GIVEN RECORDS:
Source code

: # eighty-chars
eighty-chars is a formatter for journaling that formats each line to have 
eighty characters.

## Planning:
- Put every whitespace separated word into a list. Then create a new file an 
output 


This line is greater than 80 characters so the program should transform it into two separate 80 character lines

YOUR TASK: Line by line, please copy the listing exactly.

YOUR SOLUTION:
Source code

: # eighty-chars
eighty-chars is a formatter for journaling that formats each line to have 
eighty characters.

## Planning:
- Put every whitespace separated word into a list. Then create a new file an 
output 


This line is greater than 80 characters so the program should transform it into two separate 80 character lines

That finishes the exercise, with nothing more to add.